Et à chaque apostrophe, Chicot, arrivé enfin au but si désiré de sa vengeance, fit retomber de toute la volée de son bras sur les parties charnues qui s’offraient à lui, la corde avec laquelle il avait déjà flagellé Gorenflot.

— Silence, disaient toujours les voix, il vous prend pour le moine.

En effet, Mayenne ne poussait que des plaintes étouffées tout en redoublant d’efforts pour soulever la pierre.

— Ah ! conspirateur, reprit Chicot ; ah ! moine indigne ! tiens, voilà pour l’ivrognerie ! tiens, voilà pour la paresse ! tiens, voilà pour la colère ; tiens, voilà pour la luxure ! tiens, voilà pour la gourmandise. Je regrette qu’il n’y ait que sept péchés capitaux ; tiens, tiens, tiens, voilà pour les vices que tu as !

— Monsieur Chicot, disait Gorenflot couvert de sueur ; monsieur Chicot, ayez pitié de moi.

— Ah ! traître ! continua Chicot, frappant toujours, tiens, voilà pour ta trahison !

— Grâce ! murmurait Gorenflot, croyant ressentir tous les coups qui tombaient sur Mayenne, grâce ! cher monsieur Chicot !

Mais Chicot, au lieu de s’arrêter, s’enivrait de sa vengeance et redoublait de coups.

Si puissant qu’il fût sur lui-même, Mayenne ne pouvait retenir ses gémissements.

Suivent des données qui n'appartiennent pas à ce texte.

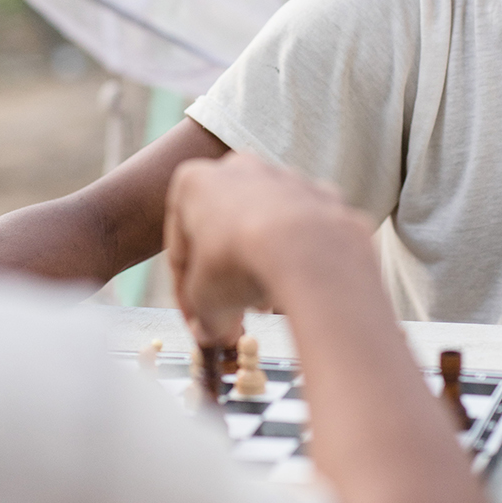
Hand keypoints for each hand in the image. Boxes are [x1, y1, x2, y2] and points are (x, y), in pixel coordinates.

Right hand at [164, 152, 372, 346]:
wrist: (305, 246)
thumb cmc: (239, 262)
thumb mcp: (205, 302)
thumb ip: (203, 317)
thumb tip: (211, 333)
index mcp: (194, 184)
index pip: (181, 249)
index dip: (185, 294)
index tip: (196, 321)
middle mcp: (237, 169)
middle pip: (223, 234)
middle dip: (225, 279)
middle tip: (230, 316)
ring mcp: (283, 177)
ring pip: (263, 229)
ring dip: (260, 267)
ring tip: (264, 305)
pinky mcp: (319, 195)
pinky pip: (301, 231)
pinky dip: (296, 257)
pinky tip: (295, 287)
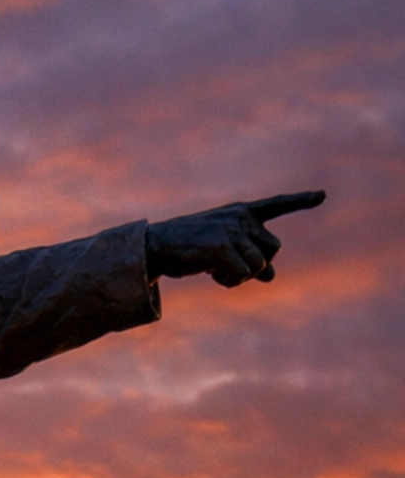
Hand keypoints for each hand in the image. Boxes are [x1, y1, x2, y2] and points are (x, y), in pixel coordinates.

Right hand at [145, 192, 323, 287]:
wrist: (156, 246)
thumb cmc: (186, 248)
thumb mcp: (221, 248)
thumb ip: (247, 257)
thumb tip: (271, 276)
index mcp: (240, 212)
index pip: (276, 205)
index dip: (300, 201)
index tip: (322, 195)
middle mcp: (241, 218)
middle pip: (273, 249)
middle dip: (259, 265)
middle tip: (232, 270)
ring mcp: (233, 231)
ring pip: (260, 266)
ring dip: (242, 277)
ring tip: (218, 272)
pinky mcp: (223, 248)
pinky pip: (243, 275)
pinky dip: (230, 282)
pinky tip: (213, 275)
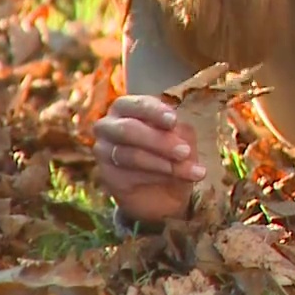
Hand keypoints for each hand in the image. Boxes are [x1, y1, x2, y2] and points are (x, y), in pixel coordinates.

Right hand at [91, 94, 206, 222]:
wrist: (163, 190)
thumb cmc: (171, 152)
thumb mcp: (181, 137)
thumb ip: (178, 132)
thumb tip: (176, 131)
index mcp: (127, 108)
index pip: (137, 104)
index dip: (155, 112)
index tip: (173, 121)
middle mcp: (108, 126)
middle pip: (128, 129)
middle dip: (159, 141)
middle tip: (184, 152)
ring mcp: (103, 151)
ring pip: (130, 155)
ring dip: (164, 164)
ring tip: (191, 172)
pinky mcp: (106, 175)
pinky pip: (129, 176)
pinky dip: (156, 177)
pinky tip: (173, 180)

— Ah ! continua Chicot, que ne plaît-il à Dieu de substituer à ton corps vulgaire, à ta carcasse roturière, les très hautes et très puissantes omoplates du duc de Mayenne, à qui je dois une volée de coups de bâton dont les intérêts courent depuis sept ans !… Tiens, tiens, tiens !

Gorenflot poussa un soupir et tomba.

— Chicot ! vociféra le duc.

— Oui, moi-même, oui, Chicot, indigne serviteur du roi, Chicot, bras débile, qui voudrait avoir les cent bras de Briarée pour cette occasion.